**Provided data**

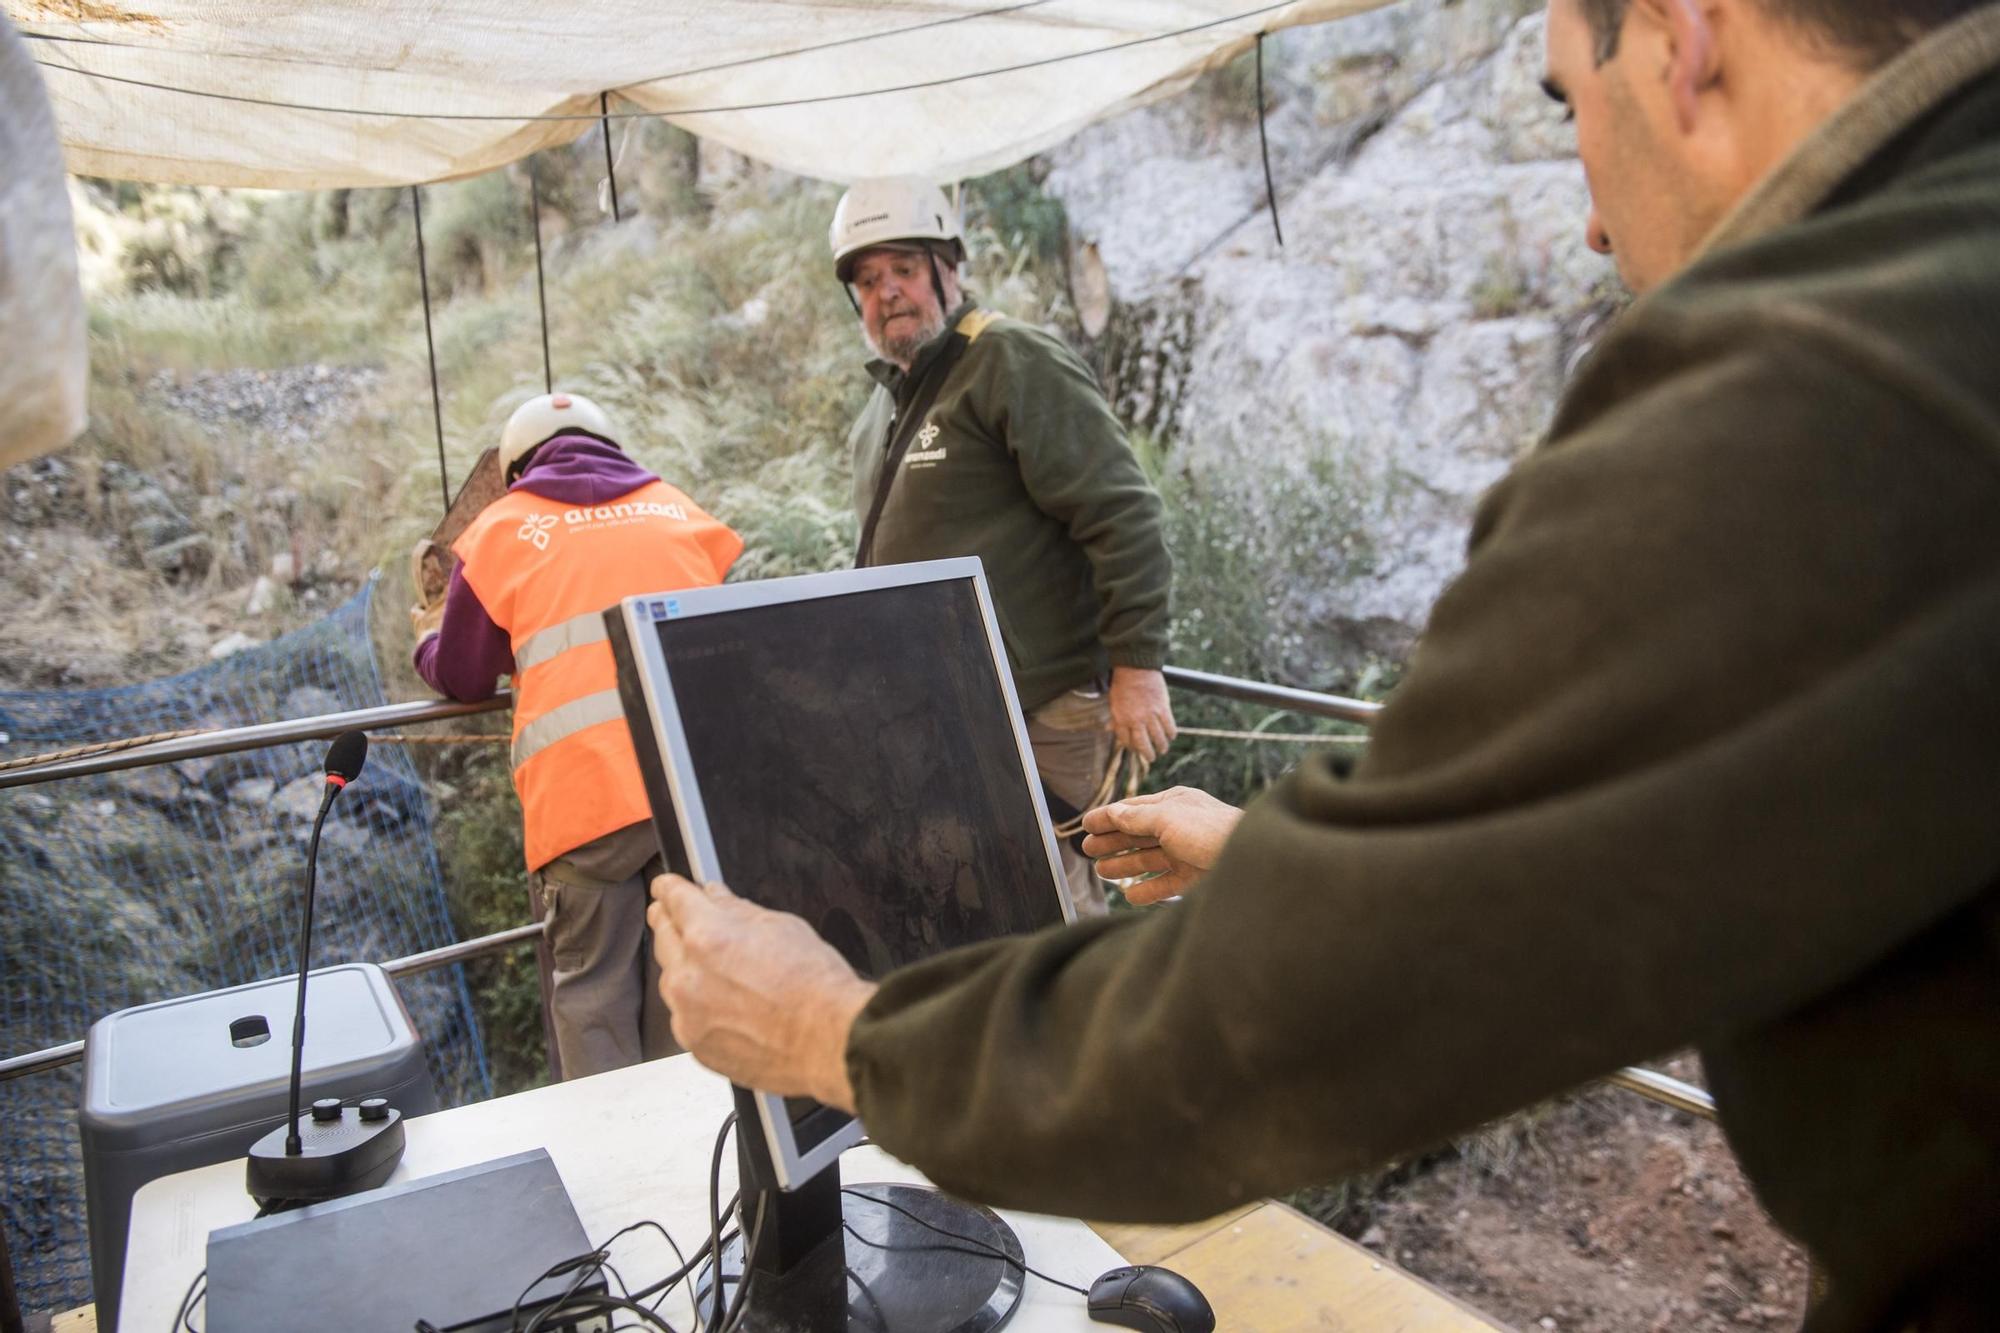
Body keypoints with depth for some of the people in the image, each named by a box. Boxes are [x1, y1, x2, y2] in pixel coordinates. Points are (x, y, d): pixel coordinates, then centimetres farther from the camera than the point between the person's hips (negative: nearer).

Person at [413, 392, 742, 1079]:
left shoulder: (502, 529, 12)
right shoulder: (678, 509, 20)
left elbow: (462, 678, 15)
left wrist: (430, 639, 37)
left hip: (582, 792, -3)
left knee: (592, 994, 6)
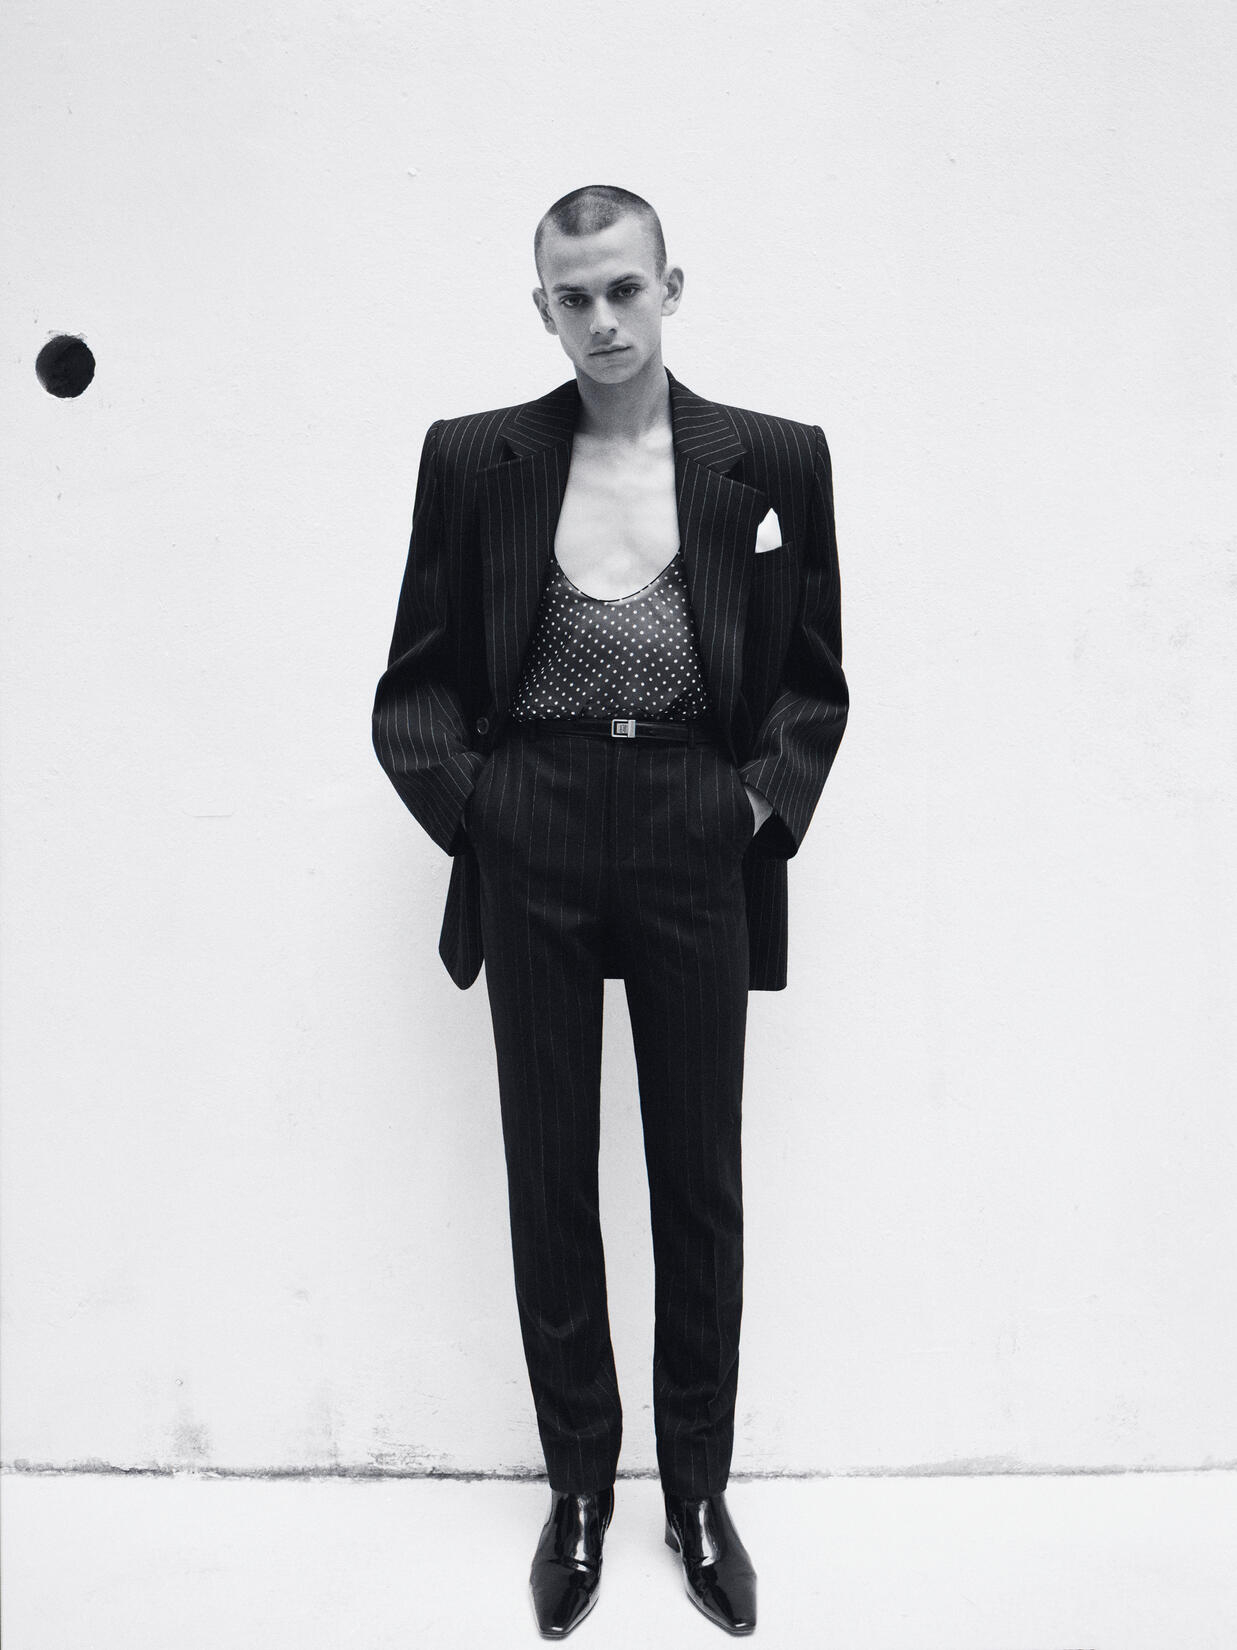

**Exercise directions**
Can you give the records above again with every "shoulder" replaced by "shoulder joint", everything else unchanged and the pictures left out?

**Result below**
Body keypoints with depth for some of the people in the image, each named by a box. Boxes are [x1, y1, x2, y2] in pixel coordinates. Points are (x, y, d): pixel coordinates, then centimetres farther from the camera than the point between the person's hips (negative: nearer).

Person at [413, 392, 742, 1079]:
left shoulder joint: (502, 529, 12)
right shoulder joint: (678, 509, 20)
left elbow: (462, 678, 15)
left wrist: (430, 639, 37)
left hip: (582, 792, -3)
left knee: (592, 994, 6)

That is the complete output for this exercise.